━━━━━ Material shown

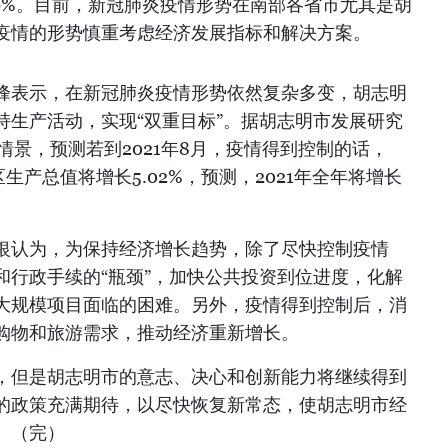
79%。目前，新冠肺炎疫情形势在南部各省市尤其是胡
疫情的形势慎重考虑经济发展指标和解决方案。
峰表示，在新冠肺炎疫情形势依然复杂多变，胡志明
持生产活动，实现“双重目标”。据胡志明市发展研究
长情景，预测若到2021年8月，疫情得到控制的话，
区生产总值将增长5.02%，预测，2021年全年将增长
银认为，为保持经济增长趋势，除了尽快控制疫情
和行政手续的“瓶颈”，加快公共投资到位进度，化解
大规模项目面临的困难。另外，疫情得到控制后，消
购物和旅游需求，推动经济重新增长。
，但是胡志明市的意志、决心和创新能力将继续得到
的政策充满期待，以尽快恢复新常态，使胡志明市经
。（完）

━━━━━━━━━━

Produce an exact repeat of the lines from the one containing "区生产总值将增长5.02%，预测，2021年全年将增长" through the last line of the data, and nothing more.

Result:
区生产总值将增长5.02%，预测，2021年全年将增长
银认为，为保持经济增长趋势，除了尽快控制疫情
和行政手续的“瓶颈”，加快公共投资到位进度，化解
大规模项目面临的困难。另外，疫情得到控制后，消
购物和旅游需求，推动经济重新增长。
，但是胡志明市的意志、决心和创新能力将继续得到
的政策充满期待，以尽快恢复新常态，使胡志明市经
。（完）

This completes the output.